Trosvik is part of the research centre -- headed by professor Nils Chr. Stenseth - that recently analysed the genetic material of plague bacteria taken from several thousand victims of the great plague epidemics from the Iron Age to the Black Death. DNA analysis has made it possible to explain the evolution of plague bacteria and predict the next outbreak of plague.
"This time around we will be using DNA analysis to create a mathematical model designed to give us greater insight into the ecological balance of the gut," says Postdoc Eric de Muinck at CEES.
Daily poo samples
The work is of the yucky kind. The two researchers are receiving daily poo samples from thirteen babies for the duration of a whole year, from birth to their first birthday. In order to ensure sufficiently wide variation, they receive samples from children who live with pets as well as children without pets, from a pair of twins, and from children who were delivered vaginally as well as children who were delivered by caesarean section. The point is that babies who are delivered by C-section are not exposed to the same bacteria at birth as babies who are delivered vaginally.
The parents have been given the unenviable task of collecting the faeces from their baby's nappies.
This is the largest ever infant faeces study of its kind; almost a hundred times larger than earlier studies. In the course of a year, the researchers have been collecting daily faeces samples. We are talking about a total of almost 5000 poo samples.
The poo samples will be run through an enormous sequencing machine. The researchers have so far been working hard to develop the best possible procedure for extracting the DNA from the bacteria.
"Today, this is a messy and difficult procedure. There are no standardized ways of doing it."
If they were to use the original method, they would have spent a whole year on sequencing the stool samples, which is too long. They have therefore developed a new genetic sequencing method which is many times faster.
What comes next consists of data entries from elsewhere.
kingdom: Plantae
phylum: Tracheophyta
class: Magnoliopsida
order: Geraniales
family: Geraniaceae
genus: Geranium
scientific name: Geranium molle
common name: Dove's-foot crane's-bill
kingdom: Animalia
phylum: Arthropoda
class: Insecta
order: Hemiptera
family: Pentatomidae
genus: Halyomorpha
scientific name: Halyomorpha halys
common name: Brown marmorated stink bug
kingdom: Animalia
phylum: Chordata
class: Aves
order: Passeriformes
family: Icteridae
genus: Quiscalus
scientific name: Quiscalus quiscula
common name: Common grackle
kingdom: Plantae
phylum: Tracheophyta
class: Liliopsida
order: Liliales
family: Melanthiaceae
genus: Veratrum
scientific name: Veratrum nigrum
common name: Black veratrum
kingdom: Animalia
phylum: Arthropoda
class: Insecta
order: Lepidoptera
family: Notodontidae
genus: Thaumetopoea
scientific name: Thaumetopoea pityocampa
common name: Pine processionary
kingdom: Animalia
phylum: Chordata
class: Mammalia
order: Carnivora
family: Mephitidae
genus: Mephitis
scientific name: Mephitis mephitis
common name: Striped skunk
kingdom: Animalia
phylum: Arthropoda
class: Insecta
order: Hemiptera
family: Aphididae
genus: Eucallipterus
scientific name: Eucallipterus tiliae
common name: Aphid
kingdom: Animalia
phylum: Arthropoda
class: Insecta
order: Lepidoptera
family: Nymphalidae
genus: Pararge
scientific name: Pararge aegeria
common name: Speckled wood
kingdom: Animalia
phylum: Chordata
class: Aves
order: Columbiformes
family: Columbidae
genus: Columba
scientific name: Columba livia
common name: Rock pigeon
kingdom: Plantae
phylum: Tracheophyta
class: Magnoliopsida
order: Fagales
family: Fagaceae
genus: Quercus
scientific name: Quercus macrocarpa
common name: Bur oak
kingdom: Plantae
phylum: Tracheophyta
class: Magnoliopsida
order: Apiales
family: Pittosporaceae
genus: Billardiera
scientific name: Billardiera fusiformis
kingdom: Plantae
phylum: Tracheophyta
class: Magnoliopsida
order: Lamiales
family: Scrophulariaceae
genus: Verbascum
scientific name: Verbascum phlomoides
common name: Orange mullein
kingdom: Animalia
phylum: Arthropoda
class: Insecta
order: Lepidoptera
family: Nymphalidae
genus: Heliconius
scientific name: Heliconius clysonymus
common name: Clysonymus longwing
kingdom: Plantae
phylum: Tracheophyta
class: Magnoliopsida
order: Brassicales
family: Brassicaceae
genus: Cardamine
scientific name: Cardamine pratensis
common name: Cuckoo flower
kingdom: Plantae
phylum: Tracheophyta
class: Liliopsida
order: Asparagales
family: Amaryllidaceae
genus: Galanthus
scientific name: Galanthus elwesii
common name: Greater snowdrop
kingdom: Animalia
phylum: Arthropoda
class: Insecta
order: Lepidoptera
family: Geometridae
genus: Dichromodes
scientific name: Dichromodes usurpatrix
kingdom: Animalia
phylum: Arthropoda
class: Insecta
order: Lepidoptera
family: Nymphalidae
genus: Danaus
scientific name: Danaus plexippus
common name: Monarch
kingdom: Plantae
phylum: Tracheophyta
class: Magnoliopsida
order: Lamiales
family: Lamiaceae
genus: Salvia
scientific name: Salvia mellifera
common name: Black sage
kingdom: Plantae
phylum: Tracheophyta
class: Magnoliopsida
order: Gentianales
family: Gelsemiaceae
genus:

From the University of Michigan in the US they obtained a sample containing more than thirty different types of bacteria, and they kept sequencing this sample over and over again in search of the optimal method.
The DNA analyses generate enormous amounts of data. We are talking about several hundred gigabytes of information.
In order to calculate the link between all the different genes, the researchers need to make use of the country's fastest calculator, the Abel high-performance computer cluster at the University of Oslo, which is ten thousand times faster than your average home computer.
Researchers are hopeful that they will learn a lot about the ecological balance in the gut. They also want to establish what bacterial groups have an influence on each other. Our understanding of this is still scant.
"Think of the entire bacterial community as a network. Some bacteria will affect each other positively, others negatively. Some bacteria sustain themselves from large molecules which they break down into smaller molecules that may benefit other bacteria. In other words, these bacteria produce food for other bacteria. Some bacteria are essential to the network and influence many different types of bacterial groups. We call them fundamental bacteria. It is possible to envisage that in future, we will be able to use these foundation bacteria in medical treatments." But Pål Trosvik points out that for now, this is mere science fiction.